— Start of DOCUMENT TEXT —

Administration officials and charities that aid refugees fought a feverish rearguard action Tuesday to defend President Obama’s plans to bring 10,000 Syrian refugees to the U.S. this year, but with opposition building, Republicans and even a key Democrat said it may be time for the White House to hit “pause.”
House Republican leaders said they would try to schedule a vote this week on legislation that would require the Department of Homeland Security, the FBI and intelligence chiefs to sign off on any refugees.
“We have a refugee situation that we think requires a pause and a more comprehensive assessment on how to better guarantee that members of ISIS are not infiltrating themselves among the refugee population,” said House Speaker Paul Ryan, Wisconsin Republican.
Mr. Obama wasn’t giving up. He deployed top officials to Capitol Hill, set up calls to brief the press and had aides try to win back support from dozens of governors who said they would do everything in their power to stymie the president’s attempts to resettle Syrians in their states.
But the officials failed to make much headway — and even acknowledged that they sometimes had to rely on the refugees to self-report their own criminal histories.

— End of DOCUMENT TEXT —
— Start of COLLECTED MATERIAL —

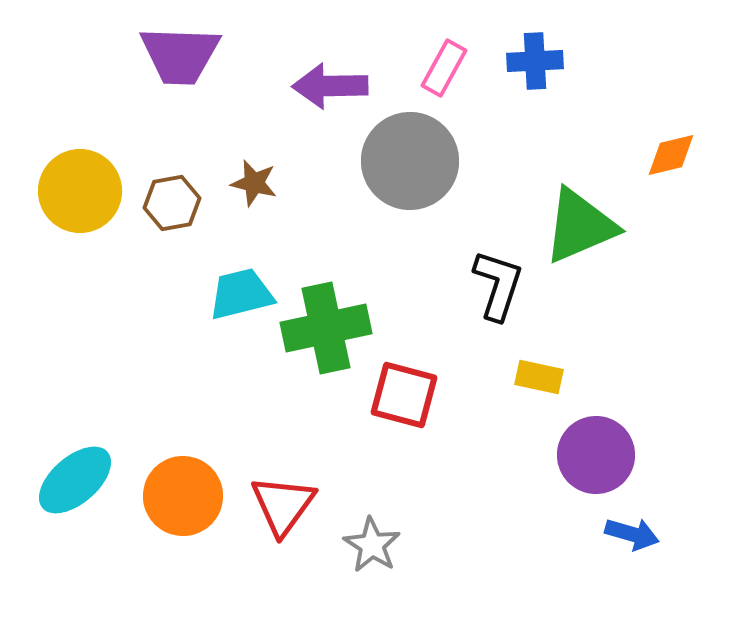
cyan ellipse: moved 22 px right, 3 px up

— End of COLLECTED MATERIAL —

» **CHALLENGE 1**:
From the refugee plan report, reproduce the passage starting with "Mr. Obama wasn’t" and going on through "own criminal histories.".
» **CHALLENGE 2**:
Carry the report on the Syrian refugee plan forward from its final sentence.
The material has no connection to the news report on the Syrian refugee plan.

» **FINAL ANSWER 1**:
Mr. Obama wasn’t giving up. He deployed top officials to Capitol Hill, set up calls to brief the press and had aides try to win back support from dozens of governors who said they would do everything in their power to stymie the president’s attempts to resettle Syrians in their states.
But the officials failed to make much headway — and even acknowledged that they sometimes had to rely on the refugees to self-report their own criminal histories.

» **FINAL ANSWER 2**:
With that, fear was boiling over. One senator locked in a tight election runoff this weekend said a Syrian refugee in his home state of Louisiana was “missing” and was likely headed to Washington.
Refugee advocates said there is nothing unusual in the report and that refugees are free to travel wherever they want within the U.S., but that only fed worries that the government can’t keep track of refugees once they arrive.
More than half of the nation’s governors have said they will resist efforts to deploy refugees to their states.
New Jersey Gov. Chris Christie, a Republican presidential candidate, ordered his state agencies to refuse to cooperate with resettlement efforts and called on nonprofits that do resettlement work in his state to stop.
“I cannot allow New Jersey to participate in any program that will result in Syrian refugees — any one of whom could be connected to terrorism — being placed in our state,” the former federal prosecutor said in a letter to Mr. Obama.
Erol Kekic, executive director of the refugee program at Church World Service, one of the nonprofits operating in New Jersey, said governors were being unfair in singling out Syrian refugees, “who happen to be the most scrutinized group of travelers we’ve ever had to the U.S.”
“It’s just sad and really deeply disturbing that political figures who wish to be our president are sinking that low,” Mr. Kekic said.
He said governors don’t have a veto over refugees but could make it tough for nonprofits to operate. Still, he said, there are workarounds that can keep the resettlements going.
Speaking early Wednesday, at a summit in Manila, Philippines, Mr. Obama intensified his criticism of Republicans over the issue, saying they are giving in to “hysteria.”
“We are not well-served when, in response to a terrorist attack, we descend into fear and panic,” Mr. Obama said. “We don’t make good decisions if it’s based on hysteria or an exaggeration of risks.”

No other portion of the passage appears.